We have also experienced a decline in GMV and ROAS due to poor decisions and adverse market conditions in one of our investments. However, we were encouraged by the resilience of this team, who were able to bounce back from the setback. This experience reinforced the importance of careful decision-making and the need to stay vigilant in monitoring the performance of our investments.
We are still concerned about a couple of our investments but a good capital runway during these times reassures us. The gritty founders are resilient and bidding to grow well. To ensure success in our investments, it is important for us to trust in our founders and actively engage with them more.
What's In Store (2023)
While predicting the future is a fool's errand, we in the VC industry nevertheless try to do it all the time. Some notable things we expect in the future include :
The gaming ecosystem, which includes companies that enable it, is expected to grow as more people turn to gaming for entertainment and socialisation.
We remain optimistic about the blockchain & tokenization aspects of web3, particularly in regard to consumer applications, and enablers. We anticipate funding will recover in late 2023, although Indian exchanges may face increased pressure.
The creator economy, which includes online platforms that allow individuals to create and share content, is likely to experience consolidation, with at least 5 mergers/acquisitions or failures.
Startup Funding is expected to make a resurgence in late 2023. We expect more money being raised in 2023 than 2022.
Generative AI, which refers to AI systems that can generate new content or solutions, is a technology to keep an eye on. It has the potential to revolutionise industries such as design, art, and journalism and is likely to receive significant investment and attention.
Climate tech and health tech are expected to receive disproportionate funding as investors and companies recognize the importance of addressing these global challenges. These sectors are likely to see a range of innovative products and services emerge as companies work to develop solutions.
D2C and e-commerce will continue to face pressure as the hypothesis of building a moat around the brand is under fire, particularly with CAC rates shooting up. We shall be avoiding the sector unless a superstar comes calling.

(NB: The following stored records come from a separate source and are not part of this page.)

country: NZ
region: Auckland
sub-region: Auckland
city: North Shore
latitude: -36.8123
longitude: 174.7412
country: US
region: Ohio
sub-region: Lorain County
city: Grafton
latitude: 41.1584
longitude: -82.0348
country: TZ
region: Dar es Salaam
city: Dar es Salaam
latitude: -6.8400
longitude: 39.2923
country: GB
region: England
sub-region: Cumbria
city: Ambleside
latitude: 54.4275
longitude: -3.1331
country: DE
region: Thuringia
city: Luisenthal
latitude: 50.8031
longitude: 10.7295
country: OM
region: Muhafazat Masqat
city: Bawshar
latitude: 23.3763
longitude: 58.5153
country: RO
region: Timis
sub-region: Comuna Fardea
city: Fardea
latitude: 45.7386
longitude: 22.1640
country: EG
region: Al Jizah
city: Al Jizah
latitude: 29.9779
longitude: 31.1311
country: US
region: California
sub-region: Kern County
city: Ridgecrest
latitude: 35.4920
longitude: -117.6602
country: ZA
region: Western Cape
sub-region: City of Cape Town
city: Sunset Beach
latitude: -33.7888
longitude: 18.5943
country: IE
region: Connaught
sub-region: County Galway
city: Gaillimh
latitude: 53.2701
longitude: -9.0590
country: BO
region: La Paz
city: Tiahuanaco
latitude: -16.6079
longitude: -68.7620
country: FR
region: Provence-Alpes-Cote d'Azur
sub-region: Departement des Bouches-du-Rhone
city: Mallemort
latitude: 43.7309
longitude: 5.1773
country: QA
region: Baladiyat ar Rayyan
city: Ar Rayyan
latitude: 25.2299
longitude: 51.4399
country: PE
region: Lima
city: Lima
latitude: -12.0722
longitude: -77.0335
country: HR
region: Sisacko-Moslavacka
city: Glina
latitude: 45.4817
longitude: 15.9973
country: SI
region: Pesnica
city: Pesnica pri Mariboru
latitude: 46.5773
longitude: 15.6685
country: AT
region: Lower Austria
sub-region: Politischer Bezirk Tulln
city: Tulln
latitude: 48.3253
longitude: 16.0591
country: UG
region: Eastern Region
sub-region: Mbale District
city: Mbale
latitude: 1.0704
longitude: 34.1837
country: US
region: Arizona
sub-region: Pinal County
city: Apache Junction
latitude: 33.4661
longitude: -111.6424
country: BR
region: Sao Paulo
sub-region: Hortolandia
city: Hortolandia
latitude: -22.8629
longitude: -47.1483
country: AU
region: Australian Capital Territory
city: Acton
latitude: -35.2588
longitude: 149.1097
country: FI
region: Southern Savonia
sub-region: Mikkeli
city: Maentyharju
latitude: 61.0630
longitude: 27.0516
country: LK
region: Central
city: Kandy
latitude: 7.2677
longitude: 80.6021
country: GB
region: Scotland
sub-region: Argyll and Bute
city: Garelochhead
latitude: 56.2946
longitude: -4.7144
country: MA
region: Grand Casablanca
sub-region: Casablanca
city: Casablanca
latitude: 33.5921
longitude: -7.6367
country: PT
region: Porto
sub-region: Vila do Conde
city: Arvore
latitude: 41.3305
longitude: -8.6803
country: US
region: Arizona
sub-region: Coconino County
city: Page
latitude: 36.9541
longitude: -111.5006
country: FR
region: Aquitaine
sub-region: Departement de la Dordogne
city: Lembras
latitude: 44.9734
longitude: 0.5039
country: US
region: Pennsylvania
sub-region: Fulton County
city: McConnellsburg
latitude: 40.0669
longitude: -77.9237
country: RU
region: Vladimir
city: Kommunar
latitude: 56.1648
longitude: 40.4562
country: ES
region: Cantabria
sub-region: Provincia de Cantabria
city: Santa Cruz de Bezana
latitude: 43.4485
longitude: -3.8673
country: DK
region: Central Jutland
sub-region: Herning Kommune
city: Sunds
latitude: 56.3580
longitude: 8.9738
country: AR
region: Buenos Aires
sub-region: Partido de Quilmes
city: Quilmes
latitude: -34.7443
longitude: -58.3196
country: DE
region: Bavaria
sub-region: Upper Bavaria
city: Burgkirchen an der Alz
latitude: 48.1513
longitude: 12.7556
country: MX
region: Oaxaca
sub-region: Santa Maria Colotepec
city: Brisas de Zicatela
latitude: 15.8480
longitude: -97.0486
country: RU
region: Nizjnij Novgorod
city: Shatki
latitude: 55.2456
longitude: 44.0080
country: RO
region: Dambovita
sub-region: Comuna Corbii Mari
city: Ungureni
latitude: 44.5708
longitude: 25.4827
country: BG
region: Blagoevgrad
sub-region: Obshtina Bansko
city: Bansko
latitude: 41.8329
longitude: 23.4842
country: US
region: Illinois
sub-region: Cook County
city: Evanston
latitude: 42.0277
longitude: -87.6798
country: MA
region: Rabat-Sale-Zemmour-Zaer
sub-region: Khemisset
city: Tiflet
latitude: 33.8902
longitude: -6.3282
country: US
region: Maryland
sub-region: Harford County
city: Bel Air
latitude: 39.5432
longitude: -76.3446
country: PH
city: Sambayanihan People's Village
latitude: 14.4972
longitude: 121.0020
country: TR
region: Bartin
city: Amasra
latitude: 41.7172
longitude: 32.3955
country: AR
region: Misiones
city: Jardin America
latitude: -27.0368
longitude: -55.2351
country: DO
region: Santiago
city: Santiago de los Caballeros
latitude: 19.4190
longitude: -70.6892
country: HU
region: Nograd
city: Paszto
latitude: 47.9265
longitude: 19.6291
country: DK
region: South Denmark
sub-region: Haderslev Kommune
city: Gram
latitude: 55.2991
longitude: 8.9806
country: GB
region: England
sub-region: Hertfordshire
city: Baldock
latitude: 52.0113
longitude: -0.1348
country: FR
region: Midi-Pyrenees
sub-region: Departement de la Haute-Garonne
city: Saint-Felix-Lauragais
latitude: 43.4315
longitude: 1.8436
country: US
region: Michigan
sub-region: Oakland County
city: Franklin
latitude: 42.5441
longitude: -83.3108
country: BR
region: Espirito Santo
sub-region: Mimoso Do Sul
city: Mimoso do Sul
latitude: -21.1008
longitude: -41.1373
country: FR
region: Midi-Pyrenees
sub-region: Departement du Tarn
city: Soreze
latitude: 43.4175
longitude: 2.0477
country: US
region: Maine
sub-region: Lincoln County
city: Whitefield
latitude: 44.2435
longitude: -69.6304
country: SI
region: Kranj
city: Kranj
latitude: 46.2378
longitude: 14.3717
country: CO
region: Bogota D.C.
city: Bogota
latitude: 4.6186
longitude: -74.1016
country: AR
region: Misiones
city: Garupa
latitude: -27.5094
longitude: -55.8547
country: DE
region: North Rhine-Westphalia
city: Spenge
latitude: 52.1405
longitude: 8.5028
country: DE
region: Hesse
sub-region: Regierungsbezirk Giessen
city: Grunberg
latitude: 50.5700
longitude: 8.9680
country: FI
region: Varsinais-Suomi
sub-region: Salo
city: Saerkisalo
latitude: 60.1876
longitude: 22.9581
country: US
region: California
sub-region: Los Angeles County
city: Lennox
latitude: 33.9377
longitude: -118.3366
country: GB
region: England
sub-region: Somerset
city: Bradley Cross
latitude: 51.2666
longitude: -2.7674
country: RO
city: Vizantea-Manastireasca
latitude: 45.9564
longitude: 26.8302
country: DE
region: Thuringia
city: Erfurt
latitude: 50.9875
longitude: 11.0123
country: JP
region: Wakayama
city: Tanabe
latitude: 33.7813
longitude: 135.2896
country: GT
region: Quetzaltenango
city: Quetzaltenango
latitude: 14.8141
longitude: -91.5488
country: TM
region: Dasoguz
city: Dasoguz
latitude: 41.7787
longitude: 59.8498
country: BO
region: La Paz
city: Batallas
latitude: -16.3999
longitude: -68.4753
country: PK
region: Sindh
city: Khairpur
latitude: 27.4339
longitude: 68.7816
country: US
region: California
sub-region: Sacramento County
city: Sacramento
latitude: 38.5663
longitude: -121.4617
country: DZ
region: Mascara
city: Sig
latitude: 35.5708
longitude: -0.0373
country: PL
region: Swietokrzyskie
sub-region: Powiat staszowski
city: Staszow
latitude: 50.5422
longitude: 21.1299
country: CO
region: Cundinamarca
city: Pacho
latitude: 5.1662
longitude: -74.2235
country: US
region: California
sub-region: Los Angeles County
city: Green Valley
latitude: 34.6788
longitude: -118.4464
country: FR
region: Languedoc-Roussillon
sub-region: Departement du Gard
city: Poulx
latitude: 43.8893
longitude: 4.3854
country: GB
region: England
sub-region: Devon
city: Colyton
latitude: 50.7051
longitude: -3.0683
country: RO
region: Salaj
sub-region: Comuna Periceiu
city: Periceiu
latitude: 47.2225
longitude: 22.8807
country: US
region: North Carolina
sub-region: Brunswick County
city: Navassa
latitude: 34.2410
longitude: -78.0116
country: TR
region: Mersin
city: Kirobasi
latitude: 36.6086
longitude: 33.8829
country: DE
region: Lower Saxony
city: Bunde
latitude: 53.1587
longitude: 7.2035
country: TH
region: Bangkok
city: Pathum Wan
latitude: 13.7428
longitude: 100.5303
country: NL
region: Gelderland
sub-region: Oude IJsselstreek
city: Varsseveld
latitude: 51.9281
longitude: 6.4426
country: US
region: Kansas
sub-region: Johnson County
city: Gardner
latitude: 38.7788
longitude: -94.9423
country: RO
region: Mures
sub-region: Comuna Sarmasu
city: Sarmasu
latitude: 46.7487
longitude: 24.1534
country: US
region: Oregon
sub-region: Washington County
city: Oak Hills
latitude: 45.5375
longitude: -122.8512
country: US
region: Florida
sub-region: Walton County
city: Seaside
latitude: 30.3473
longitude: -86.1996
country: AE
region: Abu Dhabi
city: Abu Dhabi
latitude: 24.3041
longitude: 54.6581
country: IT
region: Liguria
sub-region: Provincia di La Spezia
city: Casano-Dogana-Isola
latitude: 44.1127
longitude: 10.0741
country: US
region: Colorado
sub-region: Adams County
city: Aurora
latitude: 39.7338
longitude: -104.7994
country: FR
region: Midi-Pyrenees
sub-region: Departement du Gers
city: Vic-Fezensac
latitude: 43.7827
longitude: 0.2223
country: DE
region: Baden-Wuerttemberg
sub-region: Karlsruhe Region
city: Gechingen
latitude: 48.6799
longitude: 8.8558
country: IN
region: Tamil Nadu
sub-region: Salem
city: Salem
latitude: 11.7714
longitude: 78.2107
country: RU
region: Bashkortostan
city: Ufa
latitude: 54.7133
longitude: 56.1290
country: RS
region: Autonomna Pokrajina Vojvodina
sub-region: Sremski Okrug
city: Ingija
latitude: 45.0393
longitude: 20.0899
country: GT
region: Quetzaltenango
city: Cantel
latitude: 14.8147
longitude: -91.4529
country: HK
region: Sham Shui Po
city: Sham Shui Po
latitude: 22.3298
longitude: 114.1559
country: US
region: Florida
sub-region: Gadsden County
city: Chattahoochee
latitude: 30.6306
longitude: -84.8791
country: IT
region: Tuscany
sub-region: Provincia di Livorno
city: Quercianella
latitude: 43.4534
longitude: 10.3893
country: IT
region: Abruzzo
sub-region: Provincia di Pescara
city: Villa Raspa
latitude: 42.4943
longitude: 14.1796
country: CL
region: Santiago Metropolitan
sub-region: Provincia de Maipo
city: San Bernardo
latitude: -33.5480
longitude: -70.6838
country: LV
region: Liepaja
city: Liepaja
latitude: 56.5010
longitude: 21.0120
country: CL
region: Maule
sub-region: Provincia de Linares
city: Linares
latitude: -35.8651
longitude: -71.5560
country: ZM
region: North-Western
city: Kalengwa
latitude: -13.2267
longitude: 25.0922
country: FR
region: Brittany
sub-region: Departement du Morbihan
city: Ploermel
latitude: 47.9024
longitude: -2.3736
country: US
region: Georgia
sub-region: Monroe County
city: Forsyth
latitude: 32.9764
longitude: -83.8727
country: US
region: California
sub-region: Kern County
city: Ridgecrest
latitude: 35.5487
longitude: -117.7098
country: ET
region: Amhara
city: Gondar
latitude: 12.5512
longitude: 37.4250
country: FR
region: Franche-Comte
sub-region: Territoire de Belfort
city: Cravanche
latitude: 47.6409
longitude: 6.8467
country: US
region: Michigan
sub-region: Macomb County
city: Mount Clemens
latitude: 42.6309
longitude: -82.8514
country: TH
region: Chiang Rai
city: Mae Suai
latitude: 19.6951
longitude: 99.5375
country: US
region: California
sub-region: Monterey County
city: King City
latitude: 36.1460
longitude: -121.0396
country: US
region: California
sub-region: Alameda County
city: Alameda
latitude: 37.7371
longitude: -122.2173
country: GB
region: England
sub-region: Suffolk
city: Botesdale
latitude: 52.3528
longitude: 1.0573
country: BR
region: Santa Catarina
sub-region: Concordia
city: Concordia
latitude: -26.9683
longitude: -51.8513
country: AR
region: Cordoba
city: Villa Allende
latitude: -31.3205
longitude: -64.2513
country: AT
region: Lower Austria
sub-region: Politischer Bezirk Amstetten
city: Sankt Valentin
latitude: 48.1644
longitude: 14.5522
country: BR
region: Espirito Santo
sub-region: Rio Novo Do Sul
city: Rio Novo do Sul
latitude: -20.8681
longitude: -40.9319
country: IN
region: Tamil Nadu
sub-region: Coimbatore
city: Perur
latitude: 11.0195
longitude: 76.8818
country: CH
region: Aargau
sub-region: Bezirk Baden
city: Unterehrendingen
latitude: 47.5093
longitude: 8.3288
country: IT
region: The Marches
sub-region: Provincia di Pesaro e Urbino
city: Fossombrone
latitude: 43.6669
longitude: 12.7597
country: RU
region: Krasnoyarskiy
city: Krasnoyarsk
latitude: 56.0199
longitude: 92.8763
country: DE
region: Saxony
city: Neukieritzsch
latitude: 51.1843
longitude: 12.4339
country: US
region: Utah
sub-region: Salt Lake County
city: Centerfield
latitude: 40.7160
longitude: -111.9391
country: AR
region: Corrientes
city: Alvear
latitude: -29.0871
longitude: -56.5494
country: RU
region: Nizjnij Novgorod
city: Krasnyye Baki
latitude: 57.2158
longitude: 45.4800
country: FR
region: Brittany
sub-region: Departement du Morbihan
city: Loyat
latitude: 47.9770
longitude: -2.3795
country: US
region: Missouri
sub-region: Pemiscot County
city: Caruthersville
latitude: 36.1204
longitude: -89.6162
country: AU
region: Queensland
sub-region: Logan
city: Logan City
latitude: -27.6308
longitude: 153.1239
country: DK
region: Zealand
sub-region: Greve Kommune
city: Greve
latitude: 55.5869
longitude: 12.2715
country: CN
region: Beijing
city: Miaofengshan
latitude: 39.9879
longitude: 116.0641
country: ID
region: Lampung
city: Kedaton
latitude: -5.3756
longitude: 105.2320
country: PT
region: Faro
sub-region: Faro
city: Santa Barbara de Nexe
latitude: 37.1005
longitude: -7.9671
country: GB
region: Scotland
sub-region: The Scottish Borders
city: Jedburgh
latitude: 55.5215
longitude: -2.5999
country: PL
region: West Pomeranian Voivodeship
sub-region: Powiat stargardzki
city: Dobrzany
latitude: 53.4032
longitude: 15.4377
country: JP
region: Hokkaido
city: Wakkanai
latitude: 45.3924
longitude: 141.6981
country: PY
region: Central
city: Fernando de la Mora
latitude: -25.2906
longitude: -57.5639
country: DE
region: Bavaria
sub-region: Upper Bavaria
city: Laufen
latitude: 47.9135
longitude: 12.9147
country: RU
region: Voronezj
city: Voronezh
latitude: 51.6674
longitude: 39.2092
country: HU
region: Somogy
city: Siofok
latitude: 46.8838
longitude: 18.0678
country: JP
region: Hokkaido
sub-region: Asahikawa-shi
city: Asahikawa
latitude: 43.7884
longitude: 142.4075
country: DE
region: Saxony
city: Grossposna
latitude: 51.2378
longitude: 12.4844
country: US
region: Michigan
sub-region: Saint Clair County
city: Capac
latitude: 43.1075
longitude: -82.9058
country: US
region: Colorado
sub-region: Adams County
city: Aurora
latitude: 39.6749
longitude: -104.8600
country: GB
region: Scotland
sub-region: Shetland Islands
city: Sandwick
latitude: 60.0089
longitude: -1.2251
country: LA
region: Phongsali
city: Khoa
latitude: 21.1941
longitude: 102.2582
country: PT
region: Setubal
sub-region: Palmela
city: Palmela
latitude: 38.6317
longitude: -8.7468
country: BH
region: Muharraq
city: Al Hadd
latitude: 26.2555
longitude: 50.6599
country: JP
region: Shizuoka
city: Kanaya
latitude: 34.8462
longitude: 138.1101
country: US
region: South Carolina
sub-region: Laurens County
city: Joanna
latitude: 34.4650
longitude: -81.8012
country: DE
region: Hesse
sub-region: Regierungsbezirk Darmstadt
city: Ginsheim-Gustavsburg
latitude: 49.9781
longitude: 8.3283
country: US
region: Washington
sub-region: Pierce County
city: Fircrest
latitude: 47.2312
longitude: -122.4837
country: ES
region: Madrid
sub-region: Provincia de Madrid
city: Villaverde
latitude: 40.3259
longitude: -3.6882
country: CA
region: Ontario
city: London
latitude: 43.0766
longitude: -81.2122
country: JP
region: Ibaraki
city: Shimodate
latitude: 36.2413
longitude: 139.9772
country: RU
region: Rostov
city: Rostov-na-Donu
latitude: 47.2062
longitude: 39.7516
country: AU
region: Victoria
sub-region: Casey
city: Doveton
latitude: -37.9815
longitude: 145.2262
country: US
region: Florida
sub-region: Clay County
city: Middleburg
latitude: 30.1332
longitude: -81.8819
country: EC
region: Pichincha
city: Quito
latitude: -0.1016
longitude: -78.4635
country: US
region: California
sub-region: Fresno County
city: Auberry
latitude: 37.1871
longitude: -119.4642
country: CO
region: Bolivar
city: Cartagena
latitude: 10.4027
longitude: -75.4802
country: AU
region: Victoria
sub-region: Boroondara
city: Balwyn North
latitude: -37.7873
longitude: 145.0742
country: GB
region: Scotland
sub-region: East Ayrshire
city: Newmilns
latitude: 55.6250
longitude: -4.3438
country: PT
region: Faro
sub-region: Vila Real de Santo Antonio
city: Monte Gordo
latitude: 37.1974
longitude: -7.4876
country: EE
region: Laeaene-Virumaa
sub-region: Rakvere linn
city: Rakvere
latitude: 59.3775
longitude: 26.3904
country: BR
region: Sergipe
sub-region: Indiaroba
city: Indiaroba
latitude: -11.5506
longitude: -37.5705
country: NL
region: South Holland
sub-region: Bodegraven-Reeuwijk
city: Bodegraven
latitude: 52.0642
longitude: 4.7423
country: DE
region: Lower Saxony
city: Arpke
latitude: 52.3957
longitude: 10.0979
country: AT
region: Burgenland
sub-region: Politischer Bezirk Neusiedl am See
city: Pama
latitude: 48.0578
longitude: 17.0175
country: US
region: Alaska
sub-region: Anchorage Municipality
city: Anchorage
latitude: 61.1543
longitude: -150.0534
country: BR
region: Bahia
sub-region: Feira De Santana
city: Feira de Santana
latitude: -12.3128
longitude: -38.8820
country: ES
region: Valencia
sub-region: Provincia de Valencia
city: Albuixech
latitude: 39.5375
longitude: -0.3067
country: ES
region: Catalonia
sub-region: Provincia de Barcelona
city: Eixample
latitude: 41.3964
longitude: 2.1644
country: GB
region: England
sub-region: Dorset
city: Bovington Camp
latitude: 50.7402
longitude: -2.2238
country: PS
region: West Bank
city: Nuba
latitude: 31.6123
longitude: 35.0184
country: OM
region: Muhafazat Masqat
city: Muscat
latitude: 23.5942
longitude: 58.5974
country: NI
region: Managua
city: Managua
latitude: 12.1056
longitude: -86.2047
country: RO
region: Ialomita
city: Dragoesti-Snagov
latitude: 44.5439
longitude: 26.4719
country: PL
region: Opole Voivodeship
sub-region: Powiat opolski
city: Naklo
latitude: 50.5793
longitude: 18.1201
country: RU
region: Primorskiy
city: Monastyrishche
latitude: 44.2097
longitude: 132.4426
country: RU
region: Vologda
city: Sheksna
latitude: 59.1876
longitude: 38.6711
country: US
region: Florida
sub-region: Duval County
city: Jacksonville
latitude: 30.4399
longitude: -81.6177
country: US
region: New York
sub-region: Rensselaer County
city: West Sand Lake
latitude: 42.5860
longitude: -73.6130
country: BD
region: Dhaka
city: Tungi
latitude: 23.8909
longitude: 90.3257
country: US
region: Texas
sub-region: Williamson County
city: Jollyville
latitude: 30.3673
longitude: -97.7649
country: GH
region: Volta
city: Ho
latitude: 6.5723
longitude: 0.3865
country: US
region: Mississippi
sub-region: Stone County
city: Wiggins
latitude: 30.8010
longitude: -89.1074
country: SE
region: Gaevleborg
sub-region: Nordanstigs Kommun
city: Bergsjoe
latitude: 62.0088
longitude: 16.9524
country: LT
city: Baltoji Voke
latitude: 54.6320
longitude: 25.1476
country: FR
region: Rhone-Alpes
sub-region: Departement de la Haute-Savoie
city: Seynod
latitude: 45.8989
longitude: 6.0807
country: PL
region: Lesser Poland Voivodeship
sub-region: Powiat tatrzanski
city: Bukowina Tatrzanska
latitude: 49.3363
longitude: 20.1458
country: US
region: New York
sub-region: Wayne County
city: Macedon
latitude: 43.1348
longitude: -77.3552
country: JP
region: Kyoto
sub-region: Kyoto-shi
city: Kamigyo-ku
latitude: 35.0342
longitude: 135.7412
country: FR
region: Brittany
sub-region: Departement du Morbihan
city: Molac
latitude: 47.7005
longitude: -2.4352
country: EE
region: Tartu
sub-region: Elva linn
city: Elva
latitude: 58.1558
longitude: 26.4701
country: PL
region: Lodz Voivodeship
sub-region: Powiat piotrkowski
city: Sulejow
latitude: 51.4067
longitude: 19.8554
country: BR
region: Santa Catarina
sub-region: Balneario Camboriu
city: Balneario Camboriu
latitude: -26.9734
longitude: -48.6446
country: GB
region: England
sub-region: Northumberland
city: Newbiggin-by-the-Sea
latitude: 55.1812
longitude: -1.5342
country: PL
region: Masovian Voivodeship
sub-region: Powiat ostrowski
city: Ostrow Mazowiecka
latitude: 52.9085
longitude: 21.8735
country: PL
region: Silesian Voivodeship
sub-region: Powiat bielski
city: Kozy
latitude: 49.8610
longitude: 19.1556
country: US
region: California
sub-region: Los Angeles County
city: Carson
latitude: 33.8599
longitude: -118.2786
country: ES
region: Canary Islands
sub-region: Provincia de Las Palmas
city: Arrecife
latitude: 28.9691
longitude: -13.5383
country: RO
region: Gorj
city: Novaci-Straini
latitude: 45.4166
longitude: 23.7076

We at Tremis have set up a goal of investing INR 25 Cr (3 Mn USD) across 12-15 deals for 2023. The year starts with investment opportunities being listed in the student accomodation space (India) and a mobility startup focused on a large developing market (non India). Stay Tuned !
As we reflect on the past year, we are filled with an immense sense of appreciation for the journey together. Despite the obstacles and challenges that have come our way, we have persevered and made a significant impact on the startup ecosystem. We are grateful for the trust our LPs have placed in us, and for the opportunity to work with such talented and innovative founders.
We're thankful for your unwavering support and partnership as we strive for greater successes. Thank you for being a part of our journey.